For each candidate image:

  1. Read the image file content with vision; do not judge only from the filename or timestamp.
  2. Locate the subtitles around the same timestamp in transcript.srt, usually the preceding and following 15–30 seconds.
  3. Decide whether the image provides learning value beyond the transcript.
  4. Keep the frame as a key screenshot only when it helps explain, supplement, or preserve important information.

Prioritize frames containing:

  • Slides, diagrams, charts, code, formulas, tables, whiteboard content, UI operation screens, or definitions.
  • Scene changes that introduce a new topic.
  • Visual examples explicitly referenced by the subtitles.
  • Important on-screen text not fully captured by STT.

Skip frames that are:

  • Near-duplicates.
  • Blurry.
  • Pure talking-head shots without useful learning information.
  • Loading screens, ads, intros/outros, or irrelevant overlays.

Copy selected key images into selected_frames/, preserving the original timestamped filenames. Keep only enough screenshots to support learning; do not keep every candidate frame. For most videos, 8–30 screenshots are enough. Use more only when the video is highly visual.

6. Generate the learning note from screenshots and SRT

Read transcript.srt, the selected screenshot filenames/timestamps, and the visual notes produced while reading images one by one. Create video_learning_notes.md only after the key-frame selection step is complete.
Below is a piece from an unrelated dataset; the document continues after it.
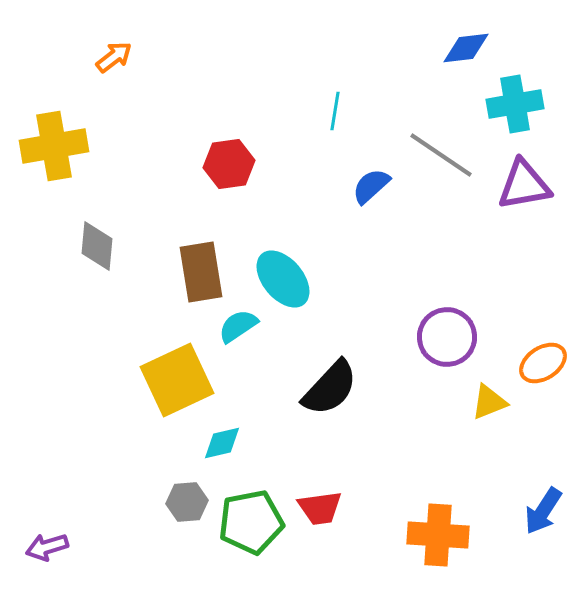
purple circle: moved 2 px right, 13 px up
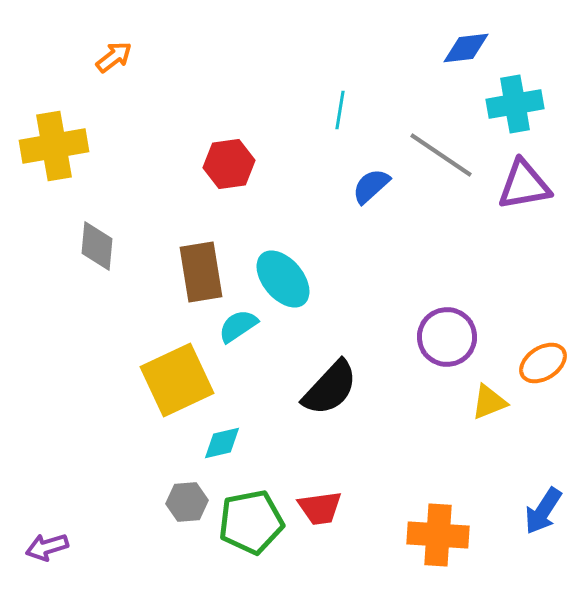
cyan line: moved 5 px right, 1 px up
When writing, embed key screenshots into the corresponding time-based sections, and explain why each screenshot matters based on both the STT context and the image content. Use the following structure:

# <Video title or topic>

<video src="relative/path/to/video.mp4" controls ></video>

- Original video: <URL>
- Video file: [<video-title>](relative/path/to/video.mp4)
- Generated date: YYYY-MM-DD

## Core Summary

<Summarize the most important ideas in 5–10 bullet points.>

## Learning Objectives

<List the concepts or operations the learner should understand after watching.>

## Section-by-Section Notes

### 00:00:00–00:03:20 <Section title>

<Convert the subtitles into readable learning notes. Do not dump the raw transcript.>

![00:01:30 key screenshot](selected_frames/frame_000003__00-01-30.jpg)

## Key Concepts / Terms

| Term | Explanation | Timestamp |
|---|---|---|

## Steps or Methodology

<If the video is a tutorial, organize the steps. If it is a course, organize the conceptual framework.>

## Review Checklist

- [ ] <Question or checkpoint>

Writing standards

  • Write in Chinese unless the user asks otherwise.
  • Convert the transcript into structured learning notes; do not dump a raw transcript.
  • Include screenshot timestamps in captions or nearby text.
  • At the beginning of the Markdown, embed the source video with the same syntax style as an image: <video src="relative/path/to/video.mp4" controls ></video>.
  • Use relative paths for both the source video and screenshots so the Markdown still displays correctly when the folder is moved.
  • Ground all claims in the subtitle content or image content. Use wording such as “possibly” or “appears to” for uncertain visual interpretations.
  • If the video contains code, formulas, financial charts, UI operations, or domain-specific terminology, preserve readable on-screen text as accurately as possible.

Tool notes

  • Use Bash for yt-dlp-downloader, ffmpeg, ffprobe, qwen-audio/STT commands, and necessary file operations.
  • Use Read with vision to review images; do not rely only on filenames or timestamps.
  • Use the bundled script for deterministic candidate frame extraction and skeleton generation; the final Markdown should be manually organized after subtitle and image analysis.
  • At the end of the task, use Message files_preview when appropriate to show the final Markdown and output directory.